In a conventional cellular base station, various signal processing operations are performed on uplink and downlink cellular communication signals by distinct hardware sub-systems that may be located some physical distance away from each other. For example, FIG. 1 illustrates an example of a conventional cellular base station 100, which includes a tower 110, a plurality of antenna arrays 120, 121, 122 (or “sectors”), a plurality of remote radio units (RRUs) 130, 131, 132, and a baseband unit 140.
The plurality of antenna arrays 120-122 (e.g., each array including multiple antennas, such as four, eight, or some other number of antennas) are mounted on the tower 110 at some height above the ground. In addition, the RRUs 130-132, also commonly referred to as “radio heads,” are mounted on the tower in locations that are physically close to the antenna arrays 120-122 (e.g., also at some height above the ground). In some cases, an RRU 130-132 and an antenna array 120-122 may be integrated together within a single subsystem, and such an integrated subsystem may be referred to as an “active array.” Either way, each RRU 130-132 is communicatively coupled to one of the antenna arrays 120-122, and downlink and uplink signals are exchanged between each RRU/antenna array pair. More specifically, each RRU 130-132 provides downlink radio frequency (RF) signals to an antenna array 120-122 for transmission, by the antenna array 120-122, of corresponding wireless radio signals 123 over the air interface (e.g., to mobile devices such as cellular telephones or other cellular communication devices). In addition, each RRU 130-132 receives uplink RF signals from an antenna array 120-122, which the antenna array 120-122 produces from corresponding wireless radio signals 124 received from the mobile devices over the air interface.
The baseband unit 140 is typically located on the ground near the base of the tower 110, for example in an equipment room, sometimes further away, and potentially co-located with other baseband units. The baseband unit 140 is communicatively coupled to the plurality of RRUs 130-132 through cables 150, 151, 152. Typically, a single cable 150-152 provides connectivity between the baseband unit 140 and each RRU 130-132. Thus, in a base station that includes three RRUs (e.g., base station 100), three cables typically would provide connectivity between the baseband unit and the RRUs. The cables may be, for example, Ethernet cables, fiber optic cables or coaxial cables. In addition, in some systems, the connection between an RRU and a baseband unit alternatively may be implemented as a wireless backhaul.
In conjunction with downlink communications, the baseband unit 140 produces downlink data and communicates the downlink data to the RRUs 130-132 over the cables 150-152. In conjunction with uplink communications, the RRUs 130-132 produce uplink data and communicates the uplink data to the baseband unit 140 over the cables 150-152. Both the downlink data produced by the baseband unit 140 and the uplink data provided by the RRUs 130-132 is communicated over the cables 150-152 according to a defined standard, such as the Common Public Radio Interface (CPRI) standard, for example.
A number of wireless standards are implemented to provide cellular communications between base stations and user equipments.
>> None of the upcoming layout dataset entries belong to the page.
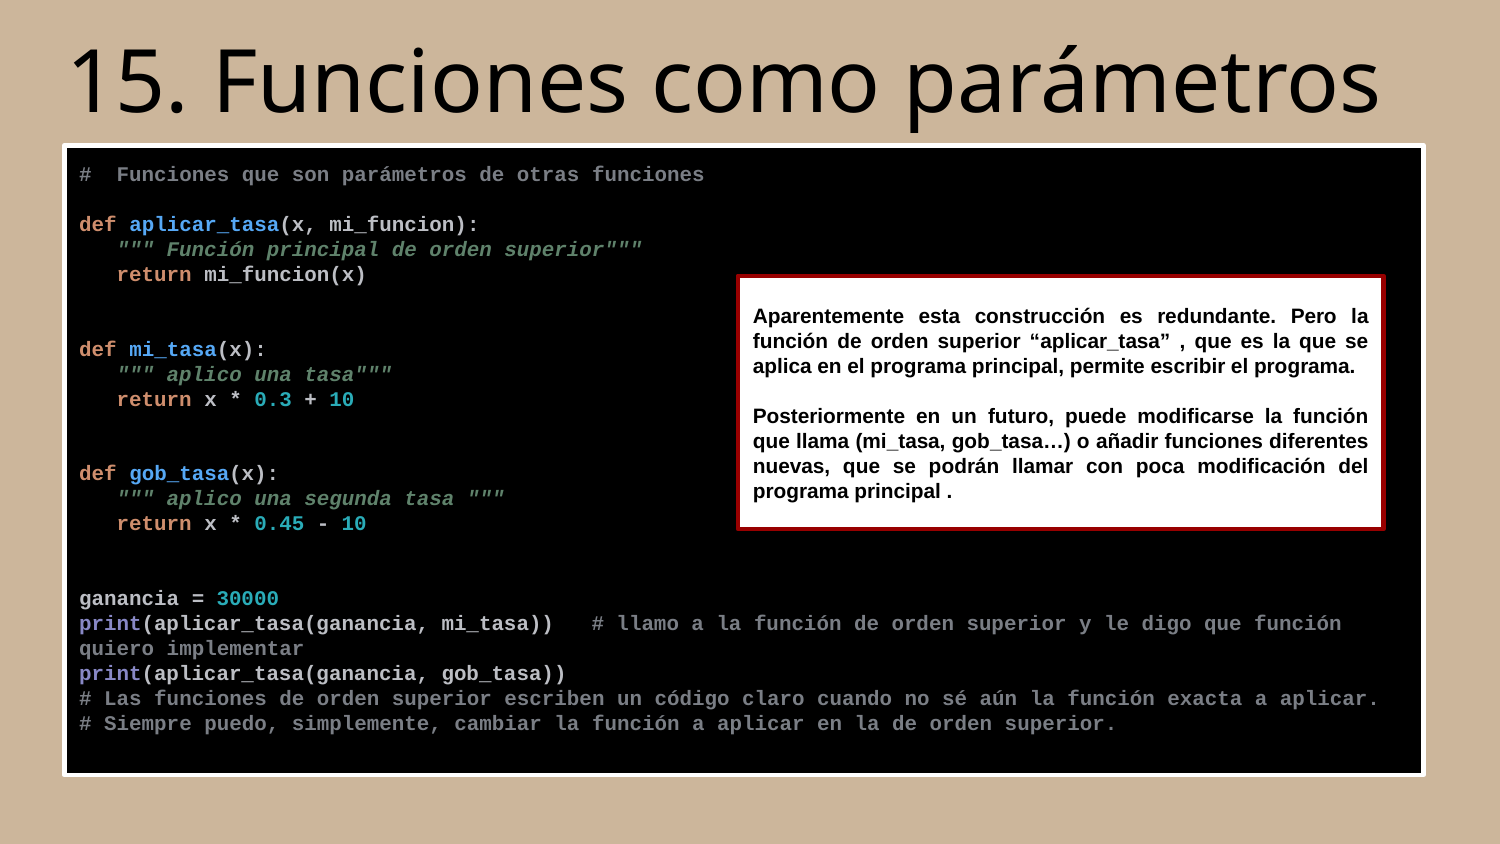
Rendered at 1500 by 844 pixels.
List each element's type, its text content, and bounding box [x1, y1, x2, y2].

title 15. Funciones como parámetros [51, 8, 1449, 146]
text_box Aparentemente esta construcción es redundante. Pero la función de orden superior “aplicar_tasa” , que es la que se aplica en el programa principal, permite escribir el programa. Posteriormente en un futuro, puede modificarse la función que llama (mi_tasa, gob_tasa…) o añadir funciones diferentes nuevas, que se podrán llamar con poca modificación del programa principal . [737, 275, 1384, 530]
text_box # Funciones que son parámetros de otras funciones def aplicar_tasa(x, mi_funcion): """ Función principal de orden superior""" return mi_funcion(x) def mi_tasa(x): """ aplico una tasa""" return x * 0.3 + 10 def gob_tasa(x): """ aplico una segunda tasa """ return x * 0.45 - 10 ganancia = 30000 print(aplicar_tasa(ganancia, mi_tasa)) # llamo a la función de orden superior y le digo que función quiero implementar print(aplicar_tasa(ganancia, gob_tasa)) # Las funciones de orden superior escriben un código claro cuando no sé aún la función exacta a aplicar. # Siempre puedo, simplemente, cambiar la función a aplicar en la de orden superior. [64, 145, 1424, 775]
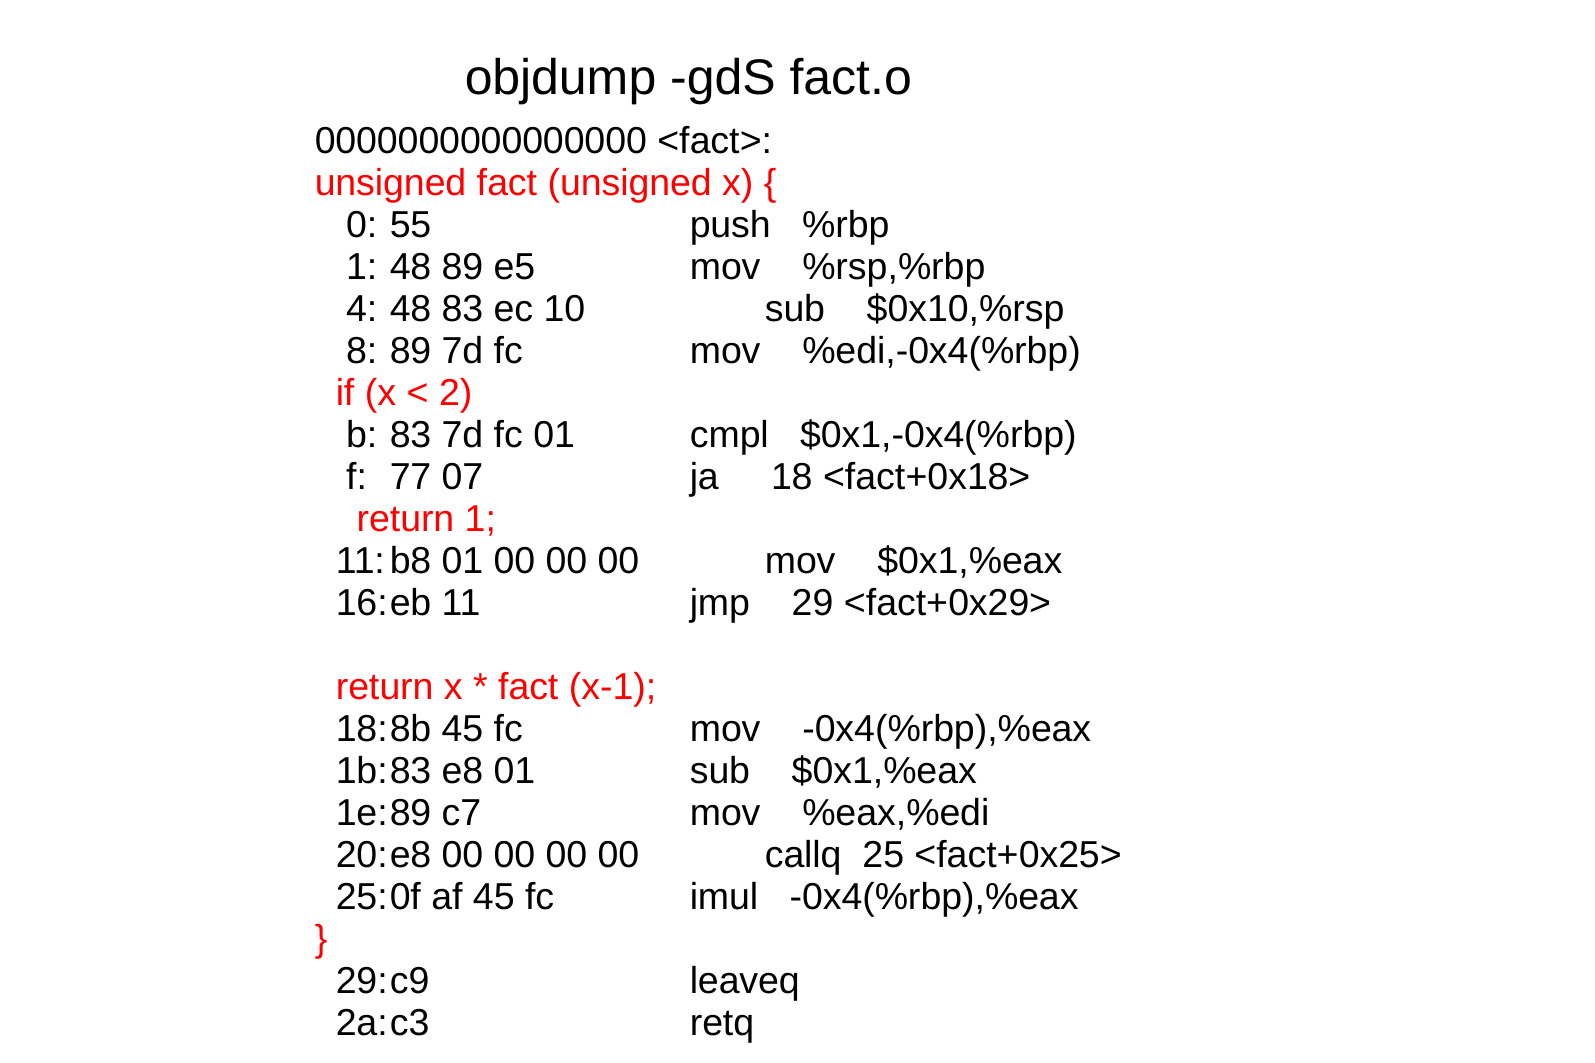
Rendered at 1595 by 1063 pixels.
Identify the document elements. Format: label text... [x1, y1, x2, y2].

text_box objdump -gdS fact.o [450, 41, 974, 112]
text_box 0000000000000000 <fact>: unsigned fact (unsigned x) { 0: 55 push %rbp 1: 48 89 e5 mov %rsp,%rbp 4: 48 83 ec 10 sub $0x10,%rsp 8: 89 7d fc mov %edi,-0x4(%rbp) if (x < 2) b: 83 7d fc 01 cmpl $0x1,-0x4(%rbp) f: 77 07 ja 18 <fact+0x18> return 1; 11: b8 01 00 00 00 mov $0x1,%eax 16: eb 11 jmp 29 <fact+0x29> return x * fact (x-1); 18: 8b 45 fc mov -0x4(%rbp),%eax 1b: 83 e8 01 sub $0x1,%eax 1e: 89 c7 mov %eax,%edi 20: e8 00 00 00 00 callq 25 <fact+0x25> 25: 0f af 45 fc imul -0x4(%rbp),%eax } 29: c9 leaveq 2a: c3 retq [300, 112, 1137, 1052]
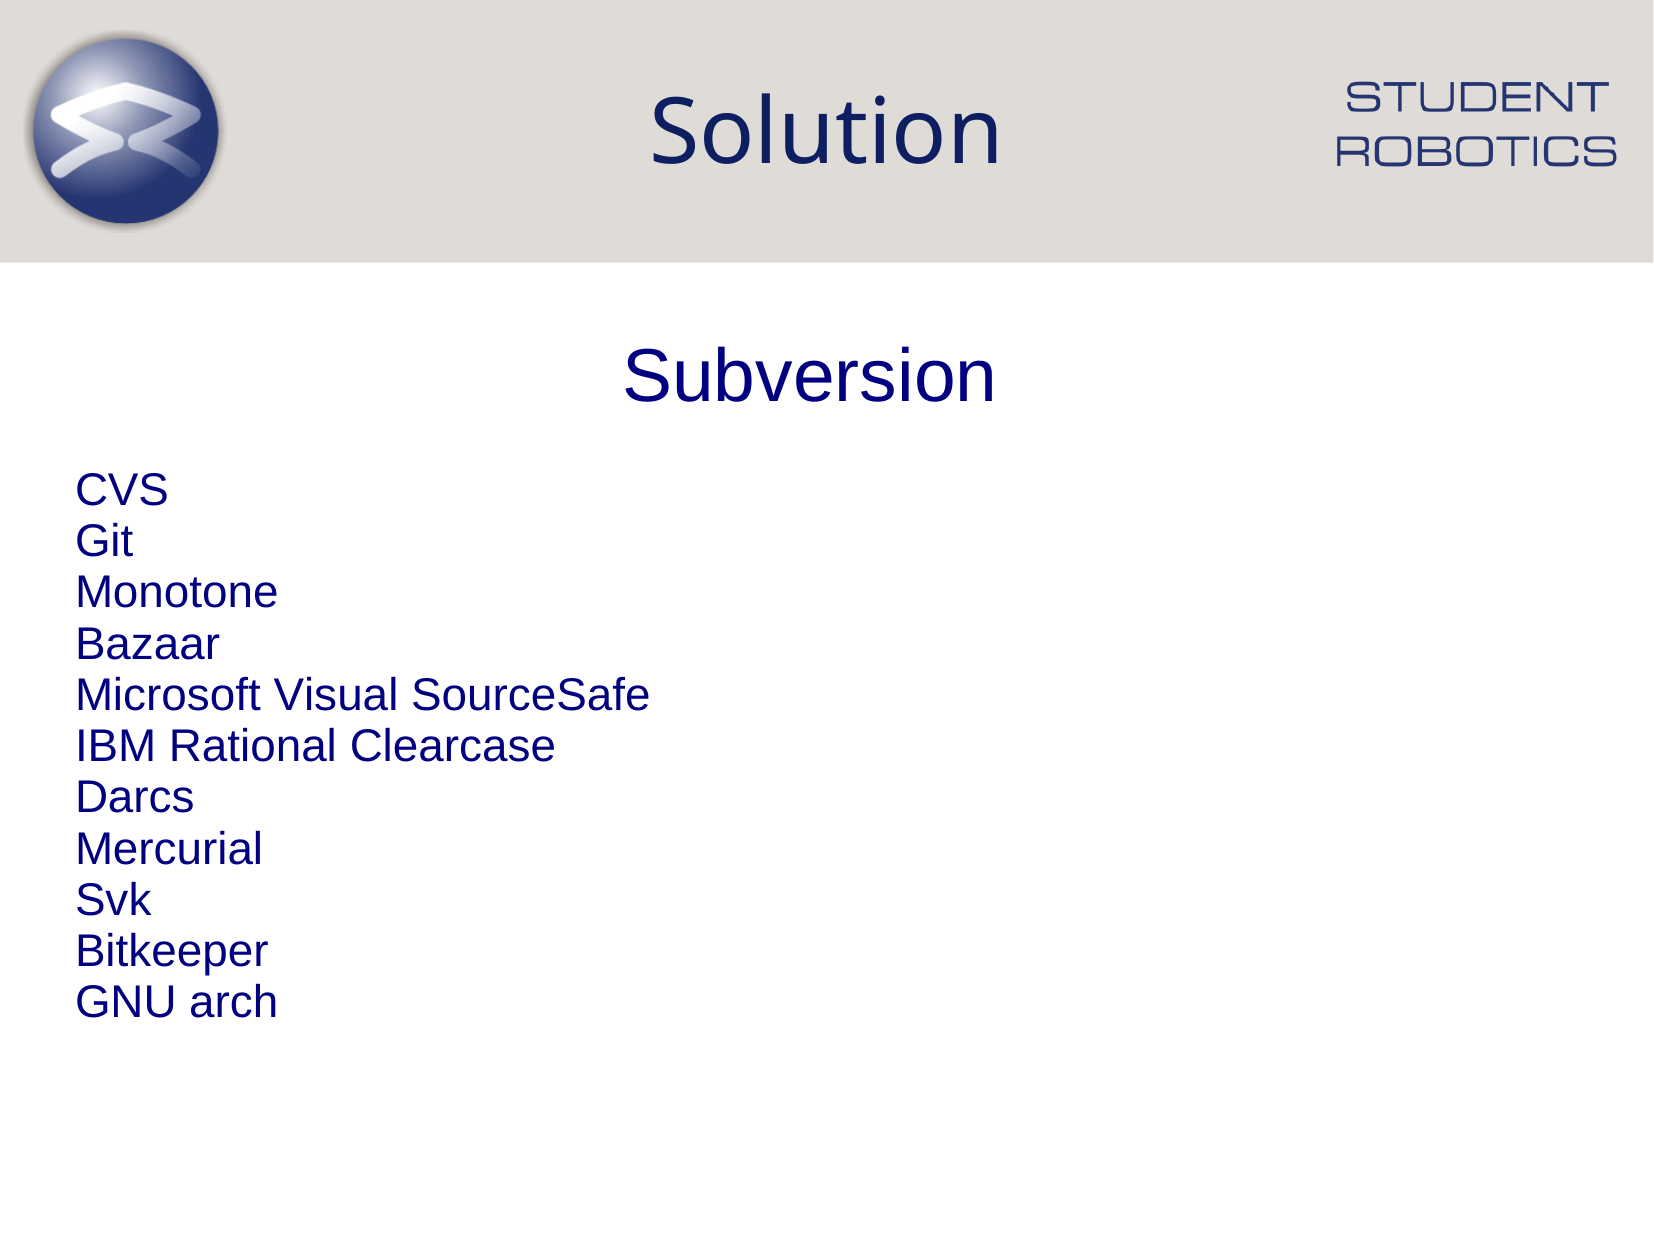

For example, some common wireless standards include GSM (Global System for Mobile communications), WCDMA (Wideband Code Division Multiple Access), WiMAX (Worldwide Interoperability for Microwave Access), Wi-Fi (wireless local area networking based on IEEE 802.11 standards), 4G LTE (Long Term Evolution), and more recently, 5G. Many recent standards, including WiMAX, Wi-Fi, 4G LTE, and 5G, are based on Orthogonal Frequency Division Multiplexing (OFDM), OFDMA (Orthogonal Frequency-Division Multiple Access) and SC-FDMA (Single-Carrier Frequency Division Multiple Access). Using such standards, users' data is conveyed over subcarriers. Typically, the subcarriers are defined by frequencies that are distributed around a carrier center frequency (or “carrier”), with a defined subcarrier spacing between adjacent subcarriers.
Some cellular communications protocols, such as OFDM, utilize multi-carrier modulation techniques to convey users' data through sets of subcarriers that are centered around multiple adjacent carriers. At some point along the downlink and uplink signal processing chains, the multiple signals associated with the multiple carriers must be conveyed between the baseband unit (e.g., baseband unit 140) and the RRUs (e.g., RRUs 130-132) through the cables (e.g., cables 150-152). For example, in a system in which communication is carried out using three carriers, a set of cables may include three cables (e.g., cables 150-152) to communicate between the baseband unit and three RRUs, where each cable conveys multiple downlink and uplink streams associated with the plurality of antennas in the subsequent antenna arrays (e.g., the antennas in each antenna array 120-122).
As can be imagined, the set of cables coupling the baseband unit to the RRUs is a system feature that may limit the amount of data that may be communicated between the sub-systems. Although the use of additional cables may be one way to increase data throughput, the additional cables add system cost and complexity. Accordingly, recent development has been underway to implement data compression techniques. However, the desire for ever-higher data rates continues to present challenges. Accordingly, system designers strive to develop new techniques for base station operation that may enable higher data throughput rates without adding significant system cost or complexity.